After the demise of Whitehead Aircraft Ltd. in 1919, Whitehead sought to transform the aircraft works into a car manufacturing facility for large mass production of Whitehead Motor cars. This Flight Global magazine article from February 19th, 1920, suggests that bureaucracy was the obstacle in bringing this enterprise to fruition. However, an article from Flight Global Magazine, dated November 4th, 1920, shows that this bureaucracy was likely related to Whitehead being owed money by the Government, which was not forthcoming. He had obviously made plans to settle his debts and start a new business. Without the necessary funding, this would not have been possible. The article reads:
Mr. J. A. Whitehead
At the London Bankruptcy Court, on October 29th, Mr. J. D. Turner, the Official Receiver for Surrey, presided over the statutory meeting of the creditors in the failure of Mr. John Alexander Whitehead, of Hanworth Park House, Feltham. The statement of affairs showed total liabilities of £85,693, of which £23,283 rank for dividend against assets estimated to produce £14,720.
Mr. Turner explained that in May 1915, the debtor formed the Whitehead Aircraft Company, Ltd., with a nominal capitol of £5,000. In the following year, this concern was taken over by the Whitehead Aviation Company, Ltd., formed with a capital of £250,000, and that in turn was absorbed by the Whitehead Aircraft (1917) Ltd., of which the debtor became governing director. On the termination of the War, a post-War programme was arranged, which, however, it was unable to carry out owing to the company's not receiving from the Government that money which it considered it was entitled to, and there was now a claim by the company outstanding against the Government of £449,305. The company ultimately went into voluntary liquidation, and the debtor found himself face with contingent liabilities of a considerable amount on guarantees which he had given to shareholders and creditors of the company.
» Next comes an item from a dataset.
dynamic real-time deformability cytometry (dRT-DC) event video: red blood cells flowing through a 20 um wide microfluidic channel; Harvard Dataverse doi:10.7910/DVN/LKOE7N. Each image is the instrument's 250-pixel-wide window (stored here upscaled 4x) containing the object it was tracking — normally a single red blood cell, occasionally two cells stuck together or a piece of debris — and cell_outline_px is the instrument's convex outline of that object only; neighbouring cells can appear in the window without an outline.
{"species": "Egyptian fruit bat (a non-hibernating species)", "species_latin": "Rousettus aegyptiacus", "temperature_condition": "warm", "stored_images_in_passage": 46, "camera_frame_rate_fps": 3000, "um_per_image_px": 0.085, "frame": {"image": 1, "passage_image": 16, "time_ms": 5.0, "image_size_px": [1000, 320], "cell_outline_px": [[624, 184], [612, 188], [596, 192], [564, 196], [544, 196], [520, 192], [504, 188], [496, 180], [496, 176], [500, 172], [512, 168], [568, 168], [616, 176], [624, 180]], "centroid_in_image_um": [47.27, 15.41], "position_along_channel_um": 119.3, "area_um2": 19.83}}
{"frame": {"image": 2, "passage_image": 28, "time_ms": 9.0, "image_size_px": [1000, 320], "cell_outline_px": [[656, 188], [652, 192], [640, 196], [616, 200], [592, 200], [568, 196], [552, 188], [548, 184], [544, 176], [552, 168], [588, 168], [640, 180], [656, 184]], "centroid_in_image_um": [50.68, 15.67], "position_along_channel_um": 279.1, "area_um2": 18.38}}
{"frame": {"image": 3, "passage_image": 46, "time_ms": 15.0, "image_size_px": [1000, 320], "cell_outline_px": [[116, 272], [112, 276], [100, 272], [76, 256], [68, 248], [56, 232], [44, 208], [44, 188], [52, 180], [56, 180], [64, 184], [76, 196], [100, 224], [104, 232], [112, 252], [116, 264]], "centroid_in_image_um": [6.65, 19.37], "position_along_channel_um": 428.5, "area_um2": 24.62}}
To that cause, and to the present financial position of the Whitehead Aircraft (1917) Company Ltd., he attributed his present failure.
The meeting passes a resolution appointing a trustee to administer the estate.
Other enterprises included a chicken farming business, but the chickens quickly fell sick and died.
The next venture was a building business in Twickenham. Many houses were built, some of which are apparently still standing today. The building business began to fail and soon enough, Whitehead once again declared bankruptcy owing over 25,000 pounds sterling.
The Monte Carlo/Newborough Club, established in 1928, was Whitehead's next brainchild, which was started in his own large house, Cross Deep Lodge, Twickenham, which he moved into in 1925. An orchestra played nightly, as patrons participated in gambling and watched the cabarets. A police raid in 1929 or 1930 ended all of this when Whitehead's establishment was found guilty of allowing people to drink alcohol after hours. Cross Deep Lodge became a nursing home in 1930, until it was demolished in 1965.
Cross Deep Lodge
Given unpaid debts and multiple bankruptcies, Whitehead owed large amounts of money. This debt was settled by his father, which would not be the last time.